:: What is needed ::
Look through the material below and copy exactly the lines from the line with "(pin passive line (at 13.97 10.16" to the line with "(pin passive line (at 13.97 -5.08", those two lines included.
:::
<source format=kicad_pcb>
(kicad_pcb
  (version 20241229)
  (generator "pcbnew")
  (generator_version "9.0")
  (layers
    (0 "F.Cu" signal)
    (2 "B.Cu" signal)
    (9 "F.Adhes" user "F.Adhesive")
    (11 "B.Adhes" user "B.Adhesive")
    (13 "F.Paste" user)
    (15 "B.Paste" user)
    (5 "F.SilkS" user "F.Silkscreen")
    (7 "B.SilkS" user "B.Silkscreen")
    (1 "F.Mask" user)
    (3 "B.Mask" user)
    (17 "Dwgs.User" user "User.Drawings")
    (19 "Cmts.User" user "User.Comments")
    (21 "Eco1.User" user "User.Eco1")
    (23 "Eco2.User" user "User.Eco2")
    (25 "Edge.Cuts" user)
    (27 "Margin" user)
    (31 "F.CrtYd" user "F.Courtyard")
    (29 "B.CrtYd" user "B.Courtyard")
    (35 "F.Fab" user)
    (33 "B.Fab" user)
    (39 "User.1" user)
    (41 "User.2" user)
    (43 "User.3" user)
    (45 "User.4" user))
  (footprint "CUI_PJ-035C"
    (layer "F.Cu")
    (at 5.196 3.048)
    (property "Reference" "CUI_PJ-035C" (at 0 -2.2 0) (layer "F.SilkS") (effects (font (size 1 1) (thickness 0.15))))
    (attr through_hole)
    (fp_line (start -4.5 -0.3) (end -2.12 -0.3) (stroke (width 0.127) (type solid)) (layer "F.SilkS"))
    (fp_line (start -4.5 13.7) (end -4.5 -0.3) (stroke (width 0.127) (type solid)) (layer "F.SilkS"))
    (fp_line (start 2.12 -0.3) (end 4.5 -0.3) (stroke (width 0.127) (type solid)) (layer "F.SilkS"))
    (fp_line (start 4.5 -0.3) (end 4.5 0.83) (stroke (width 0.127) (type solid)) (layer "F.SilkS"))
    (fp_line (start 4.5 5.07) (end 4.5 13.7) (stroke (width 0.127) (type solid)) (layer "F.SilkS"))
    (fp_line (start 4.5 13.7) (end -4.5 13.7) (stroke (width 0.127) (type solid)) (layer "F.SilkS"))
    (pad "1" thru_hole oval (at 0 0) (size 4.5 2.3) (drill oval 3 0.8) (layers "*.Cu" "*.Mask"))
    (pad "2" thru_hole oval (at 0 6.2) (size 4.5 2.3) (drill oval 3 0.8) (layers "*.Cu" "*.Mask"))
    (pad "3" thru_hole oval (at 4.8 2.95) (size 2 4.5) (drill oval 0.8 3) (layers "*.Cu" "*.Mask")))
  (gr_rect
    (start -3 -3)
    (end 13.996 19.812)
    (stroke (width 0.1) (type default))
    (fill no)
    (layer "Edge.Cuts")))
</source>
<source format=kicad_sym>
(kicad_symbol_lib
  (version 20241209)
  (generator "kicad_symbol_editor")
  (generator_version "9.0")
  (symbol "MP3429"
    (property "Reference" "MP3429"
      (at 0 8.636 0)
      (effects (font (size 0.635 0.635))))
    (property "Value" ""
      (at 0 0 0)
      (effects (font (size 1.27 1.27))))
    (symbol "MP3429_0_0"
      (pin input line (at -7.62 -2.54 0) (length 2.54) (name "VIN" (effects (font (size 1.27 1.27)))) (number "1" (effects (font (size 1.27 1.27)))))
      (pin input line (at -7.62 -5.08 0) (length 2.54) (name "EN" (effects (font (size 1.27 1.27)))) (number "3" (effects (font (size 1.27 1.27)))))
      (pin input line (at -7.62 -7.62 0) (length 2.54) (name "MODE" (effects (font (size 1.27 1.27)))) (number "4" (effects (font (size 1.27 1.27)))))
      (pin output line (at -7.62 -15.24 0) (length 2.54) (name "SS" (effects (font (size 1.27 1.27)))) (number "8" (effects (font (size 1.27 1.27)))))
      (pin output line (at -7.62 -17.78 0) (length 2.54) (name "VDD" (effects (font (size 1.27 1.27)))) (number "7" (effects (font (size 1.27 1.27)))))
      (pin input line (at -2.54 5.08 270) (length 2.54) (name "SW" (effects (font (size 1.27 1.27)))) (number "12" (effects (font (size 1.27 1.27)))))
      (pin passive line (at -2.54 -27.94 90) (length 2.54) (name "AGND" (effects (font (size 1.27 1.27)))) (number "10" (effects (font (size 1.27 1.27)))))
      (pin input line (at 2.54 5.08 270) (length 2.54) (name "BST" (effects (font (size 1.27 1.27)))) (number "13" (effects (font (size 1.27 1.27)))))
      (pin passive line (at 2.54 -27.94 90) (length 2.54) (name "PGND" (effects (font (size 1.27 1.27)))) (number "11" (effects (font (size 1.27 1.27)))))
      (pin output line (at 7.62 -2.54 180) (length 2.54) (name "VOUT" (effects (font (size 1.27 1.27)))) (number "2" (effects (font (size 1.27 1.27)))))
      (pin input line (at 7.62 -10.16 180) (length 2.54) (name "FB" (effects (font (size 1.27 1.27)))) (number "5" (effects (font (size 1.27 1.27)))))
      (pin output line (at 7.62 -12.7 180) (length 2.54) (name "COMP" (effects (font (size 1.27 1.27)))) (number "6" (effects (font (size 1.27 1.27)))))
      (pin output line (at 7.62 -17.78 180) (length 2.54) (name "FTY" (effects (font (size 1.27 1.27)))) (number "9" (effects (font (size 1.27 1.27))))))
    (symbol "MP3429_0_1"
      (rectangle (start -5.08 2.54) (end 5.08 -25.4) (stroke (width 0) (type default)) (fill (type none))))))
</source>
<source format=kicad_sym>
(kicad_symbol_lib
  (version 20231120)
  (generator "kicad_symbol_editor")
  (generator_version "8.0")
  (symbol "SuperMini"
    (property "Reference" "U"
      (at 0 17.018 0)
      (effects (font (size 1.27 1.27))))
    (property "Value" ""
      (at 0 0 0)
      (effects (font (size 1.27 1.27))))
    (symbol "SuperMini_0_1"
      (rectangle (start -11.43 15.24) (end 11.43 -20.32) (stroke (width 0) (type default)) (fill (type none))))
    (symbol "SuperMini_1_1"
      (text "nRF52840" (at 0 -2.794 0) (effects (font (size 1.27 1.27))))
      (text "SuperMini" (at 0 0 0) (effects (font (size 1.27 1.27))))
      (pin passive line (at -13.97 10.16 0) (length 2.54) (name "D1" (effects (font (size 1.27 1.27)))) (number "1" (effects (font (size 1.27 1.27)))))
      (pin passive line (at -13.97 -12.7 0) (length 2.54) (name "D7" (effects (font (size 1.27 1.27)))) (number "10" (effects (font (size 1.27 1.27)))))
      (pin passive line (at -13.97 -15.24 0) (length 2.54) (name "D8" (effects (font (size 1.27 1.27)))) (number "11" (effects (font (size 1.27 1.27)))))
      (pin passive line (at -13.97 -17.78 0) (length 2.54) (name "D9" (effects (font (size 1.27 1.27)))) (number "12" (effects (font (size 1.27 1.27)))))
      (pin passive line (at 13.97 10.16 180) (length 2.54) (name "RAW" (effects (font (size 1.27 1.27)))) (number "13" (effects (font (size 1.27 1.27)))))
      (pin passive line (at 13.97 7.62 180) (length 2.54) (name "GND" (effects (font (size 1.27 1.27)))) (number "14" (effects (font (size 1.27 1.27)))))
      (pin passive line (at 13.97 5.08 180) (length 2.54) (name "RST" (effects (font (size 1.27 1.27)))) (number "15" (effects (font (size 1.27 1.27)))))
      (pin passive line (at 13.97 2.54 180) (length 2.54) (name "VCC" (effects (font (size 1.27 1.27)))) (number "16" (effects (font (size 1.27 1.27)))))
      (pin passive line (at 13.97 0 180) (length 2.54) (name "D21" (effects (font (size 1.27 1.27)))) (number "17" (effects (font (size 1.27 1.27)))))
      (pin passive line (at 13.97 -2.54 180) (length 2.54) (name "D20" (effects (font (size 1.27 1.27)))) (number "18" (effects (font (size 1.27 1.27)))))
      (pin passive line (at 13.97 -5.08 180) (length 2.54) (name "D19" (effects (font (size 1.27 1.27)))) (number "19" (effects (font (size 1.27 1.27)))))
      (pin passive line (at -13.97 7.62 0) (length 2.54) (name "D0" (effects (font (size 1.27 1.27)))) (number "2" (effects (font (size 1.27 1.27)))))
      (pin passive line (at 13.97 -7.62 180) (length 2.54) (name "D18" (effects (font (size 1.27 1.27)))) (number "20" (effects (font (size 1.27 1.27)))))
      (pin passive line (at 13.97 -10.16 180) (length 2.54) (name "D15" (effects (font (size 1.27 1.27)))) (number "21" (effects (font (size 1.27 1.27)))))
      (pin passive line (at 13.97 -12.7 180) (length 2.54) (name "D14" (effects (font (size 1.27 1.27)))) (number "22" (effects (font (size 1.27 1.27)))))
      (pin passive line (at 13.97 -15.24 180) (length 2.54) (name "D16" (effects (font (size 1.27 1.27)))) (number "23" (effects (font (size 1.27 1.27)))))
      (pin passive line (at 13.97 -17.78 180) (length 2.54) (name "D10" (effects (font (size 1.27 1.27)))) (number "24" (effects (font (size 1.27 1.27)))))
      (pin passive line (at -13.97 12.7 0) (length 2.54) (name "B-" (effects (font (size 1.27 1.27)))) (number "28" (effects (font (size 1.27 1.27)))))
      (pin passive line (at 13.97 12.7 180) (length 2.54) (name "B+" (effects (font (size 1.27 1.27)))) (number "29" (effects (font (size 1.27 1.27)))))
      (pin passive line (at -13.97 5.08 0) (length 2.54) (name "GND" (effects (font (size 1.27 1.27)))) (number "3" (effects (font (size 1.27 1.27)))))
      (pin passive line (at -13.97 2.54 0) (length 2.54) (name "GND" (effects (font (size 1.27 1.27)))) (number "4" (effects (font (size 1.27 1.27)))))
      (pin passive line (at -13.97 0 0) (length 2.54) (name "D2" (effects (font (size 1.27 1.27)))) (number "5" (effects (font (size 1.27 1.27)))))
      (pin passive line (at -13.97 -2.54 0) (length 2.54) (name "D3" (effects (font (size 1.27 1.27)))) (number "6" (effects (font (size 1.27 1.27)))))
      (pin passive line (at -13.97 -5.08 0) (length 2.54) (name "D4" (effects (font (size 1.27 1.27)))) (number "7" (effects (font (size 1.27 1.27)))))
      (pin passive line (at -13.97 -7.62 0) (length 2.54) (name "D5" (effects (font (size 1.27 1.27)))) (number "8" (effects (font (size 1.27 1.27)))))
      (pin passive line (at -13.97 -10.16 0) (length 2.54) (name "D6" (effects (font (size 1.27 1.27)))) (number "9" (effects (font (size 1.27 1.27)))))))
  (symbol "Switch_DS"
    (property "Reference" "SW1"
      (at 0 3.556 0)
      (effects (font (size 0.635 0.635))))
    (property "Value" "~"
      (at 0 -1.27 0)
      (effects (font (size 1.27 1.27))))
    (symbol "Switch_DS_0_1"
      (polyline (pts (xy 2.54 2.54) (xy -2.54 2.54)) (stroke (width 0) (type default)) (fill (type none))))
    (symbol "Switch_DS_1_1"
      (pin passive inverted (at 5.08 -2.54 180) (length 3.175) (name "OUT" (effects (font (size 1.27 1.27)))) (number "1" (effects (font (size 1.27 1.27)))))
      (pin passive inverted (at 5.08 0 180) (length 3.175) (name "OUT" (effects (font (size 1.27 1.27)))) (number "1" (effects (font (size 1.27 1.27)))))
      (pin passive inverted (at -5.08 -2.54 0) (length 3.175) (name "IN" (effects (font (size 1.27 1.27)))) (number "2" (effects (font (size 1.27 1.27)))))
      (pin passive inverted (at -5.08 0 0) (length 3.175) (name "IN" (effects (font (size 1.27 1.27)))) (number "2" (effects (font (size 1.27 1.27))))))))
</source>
:::
:: Task response ::
      (pin passive line (at 13.97 10.16 180) (length 2.54) (name "RAW" (effects (font (size 1.27 1.27)))) (number "13" (effects (font (size 1.27 1.27)))))
      (pin passive line (at 13.97 7.62 180) (length 2.54) (name "GND" (effects (font (size 1.27 1.27)))) (number "14" (effects (font (size 1.27 1.27)))))
      (pin passive line (at 13.97 5.08 180) (length 2.54) (name "RST" (effects (font (size 1.27 1.27)))) (number "15" (effects (font (size 1.27 1.27)))))
      (pin passive line (at 13.97 2.54 180) (length 2.54) (name "VCC" (effects (font (size 1.27 1.27)))) (number "16" (effects (font (size 1.27 1.27)))))
      (pin passive line (at 13.97 0 180) (length 2.54) (name "D21" (effects (font (size 1.27 1.27)))) (number "17" (effects (font (size 1.27 1.27)))))
      (pin passive line (at 13.97 -2.54 180) (length 2.54) (name "D20" (effects (font (size 1.27 1.27)))) (number "18" (effects (font (size 1.27 1.27)))))
      (pin passive line (at 13.97 -5.08 180) (length 2.54) (name "D19" (effects (font (size 1.27 1.27)))) (number "19" (effects (font (size 1.27 1.27)))))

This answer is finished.